Topic: Harvesting Solar Energy through Multiexciton Generation
Speaker: Dr. Chen Wang, Northwestern University, America
Time: 16:00, Dec. 30, 2016
Venue: Conference Hall N308A, Building of State Key Laboratory of Luminescent Materials and Devices, Wushan Campus
Abstract:
A major obstacle that limits the progress of solar cells is the contradiction between the continuous solar spectrum and discrete band structures of photovoltaic materials. One strategy that can overcome this 31% Shockley-Queisser limit for photovoltaic devices with a single junction is to split the energy of a blue photon into two or more low-energy excitons, and make use of the multiplication of charge carriers to avoid energy waste through heat dissipation.
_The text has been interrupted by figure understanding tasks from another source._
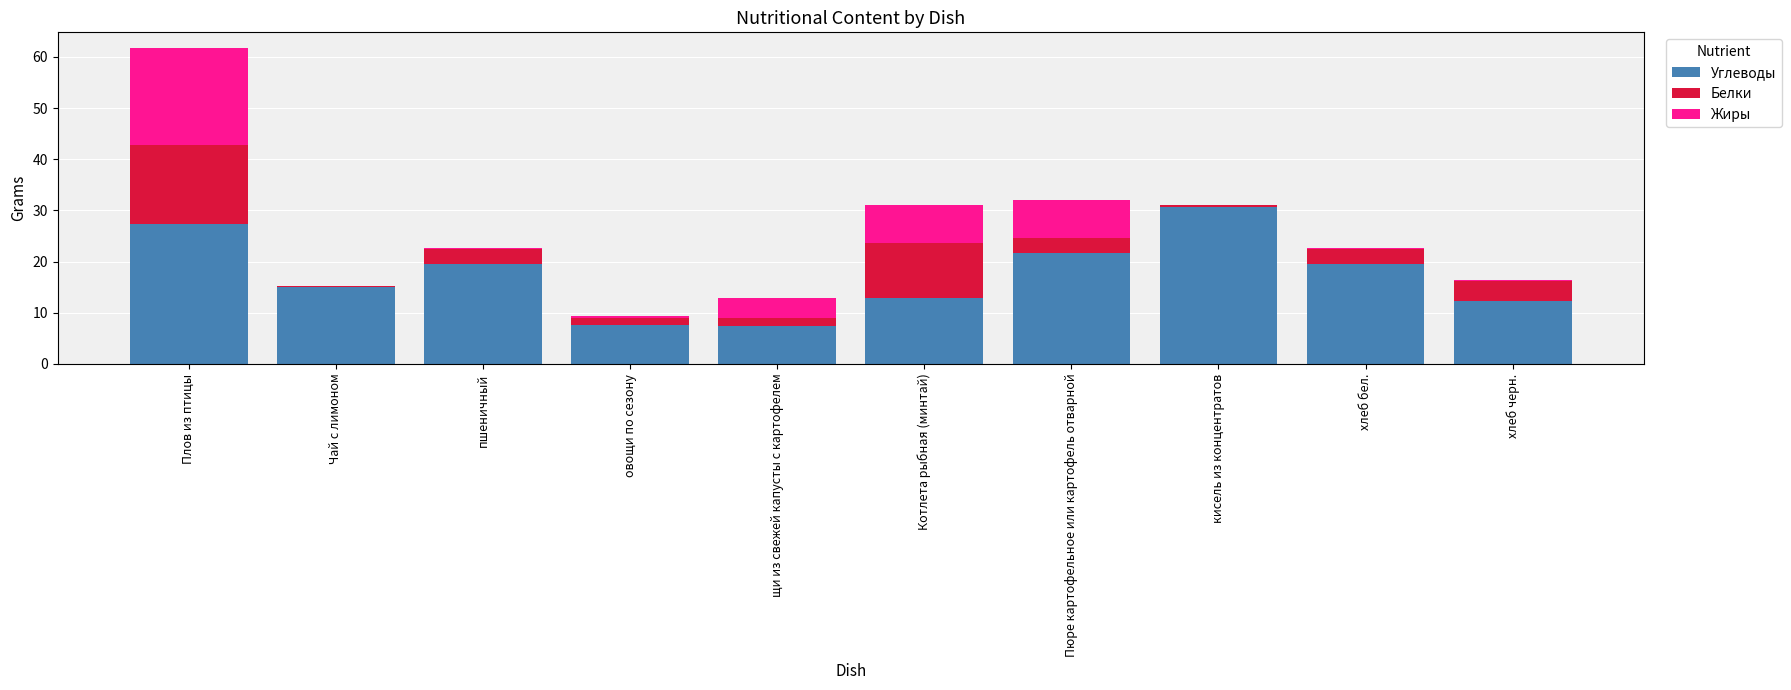

What is the total value across all series at Пюре картофельное или картофель отварной?

32.1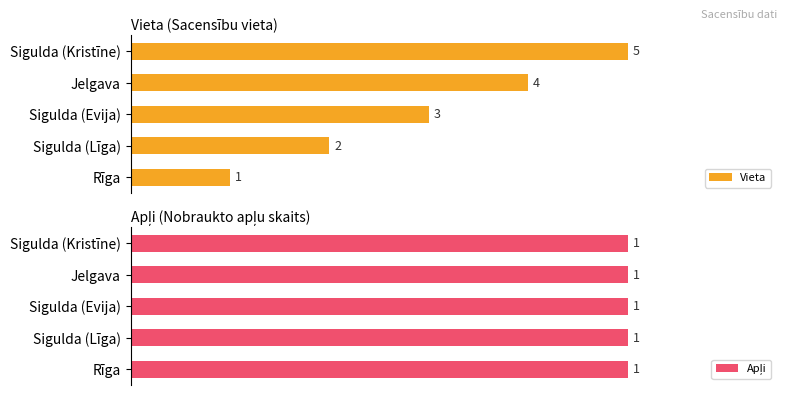

The value of Vieta at 4 is 166.7. True or false?

False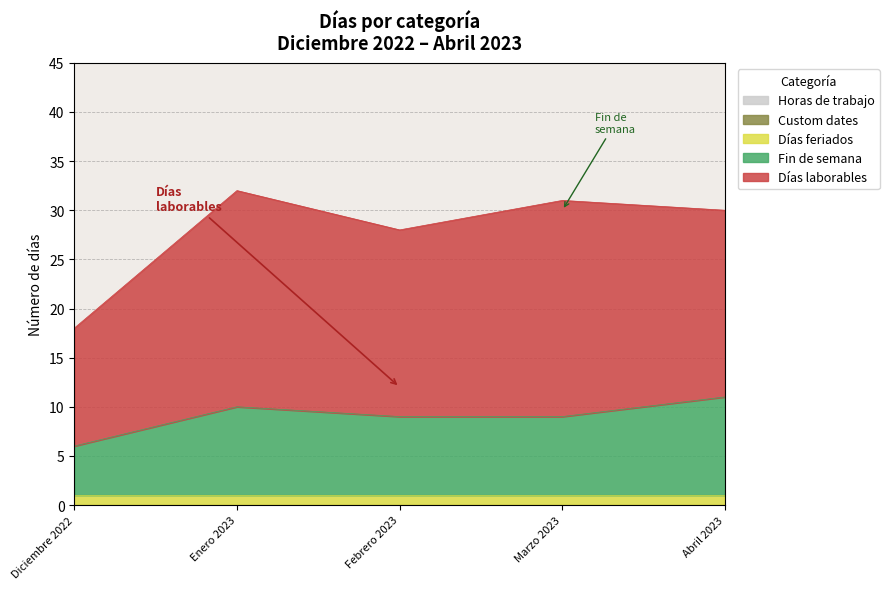

How many data points does each series have?

5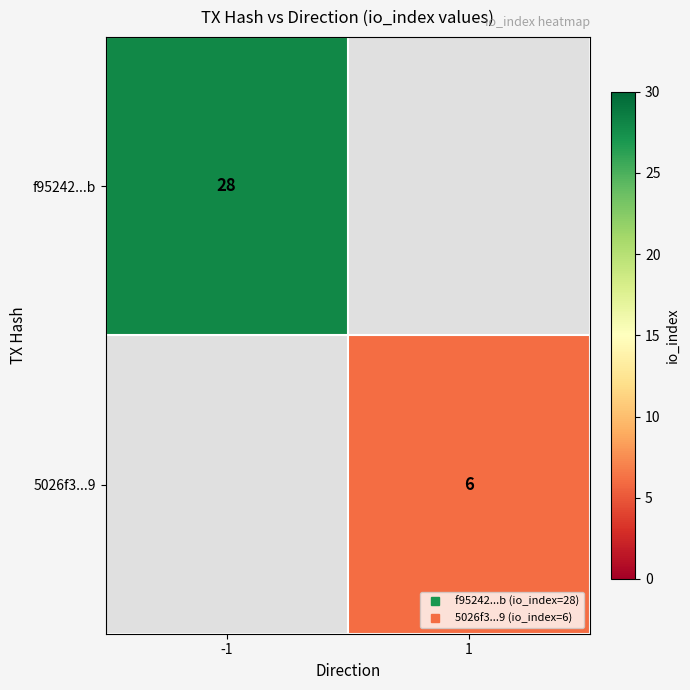

How many positive values does the 5026f3...9 series have?

1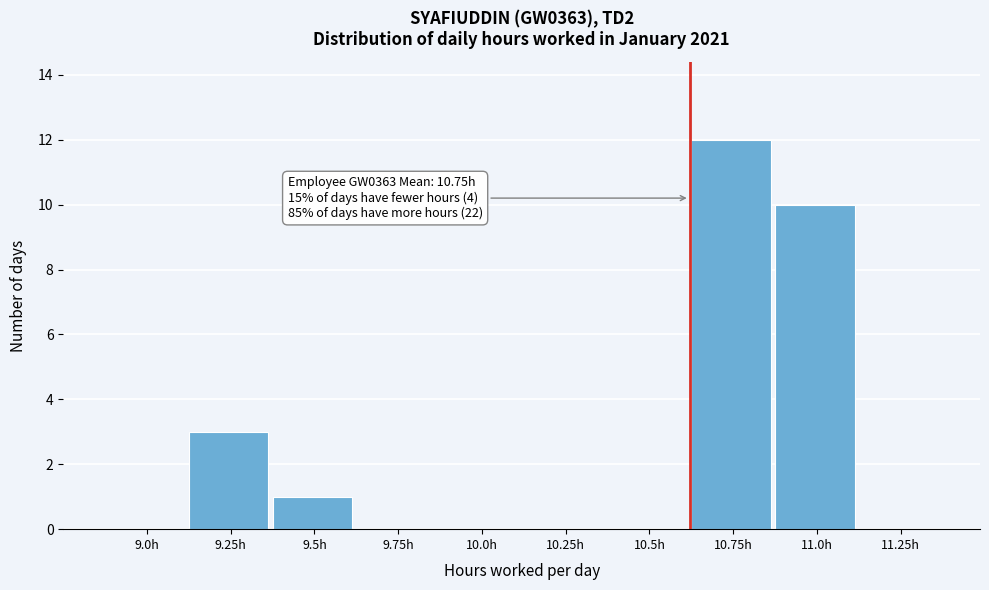

Reading left to right, list all the values displayed in this chart.

9.0h=0	9.25h=3	9.5h=1	9.75h=0	10.0h=0	10.25h=0	10.5h=0	10.75h=12	11.0h=10	11.25h=0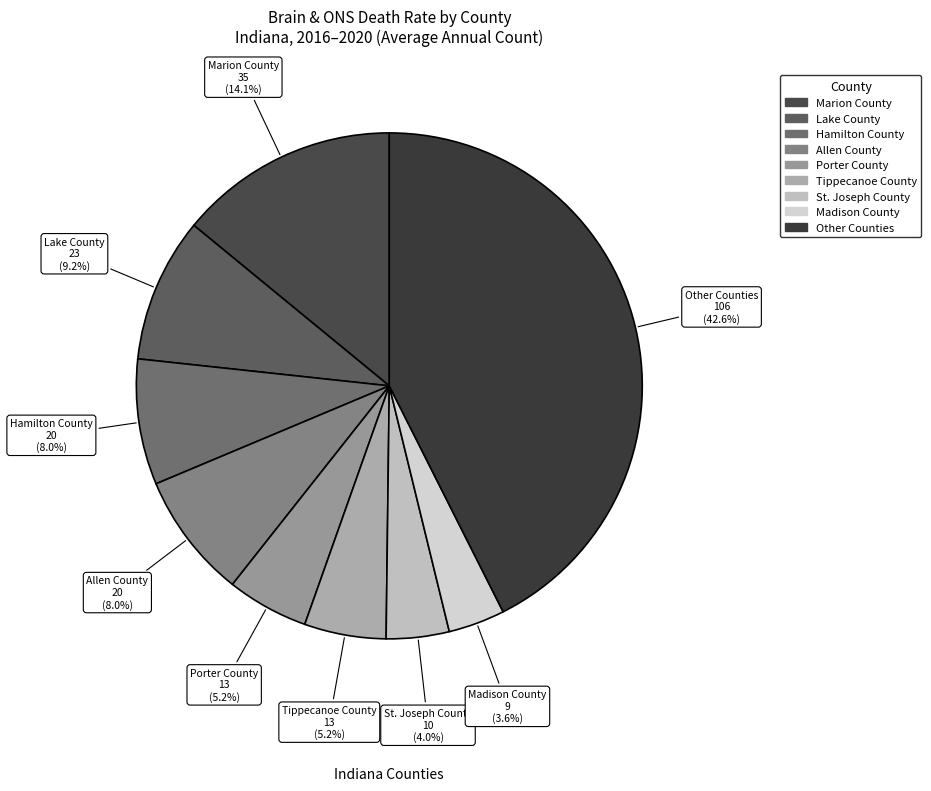

To the nearest percent, what is the average slice percentage?

11%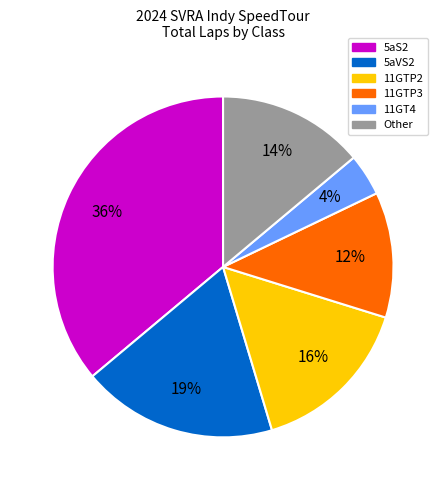

To the nearest percent, what is the difference between the largest and smallest slice percentages?

32%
Using time-resolved optical spectroscopy, we demonstrate that zeaxanthin, a common carotenoid, can generate two triplet excitons with one absorbed photon through a mechanism called singlet fission. The efficiency of the singlet fission process is closely related to the exciton coupling strength between chromophores. Next, in order to take the advantages of exciton multiplication, it is necessary to extract the multiexciton states from the system before they annihilate each other. In PbS quantum dots (QDs), the extraction of excitons through a resonance energy transfer mechanism is impeded by their slow radiative relaxation rate. We employ the J-aggregate of a cyanine dye to facilitate the exciton extraction from PbS QDs. The rate of the energy transfer from PbS QDs to the J-aggregate is capable of competing with the Auger recombination of the multiexciton state. Employing the J-aggregate as an exciton bridge, we can further accelerate the exciton migration between PbS QDs with different energy levels. These studies provide insights into the design of the new generation of photovoltaic devices.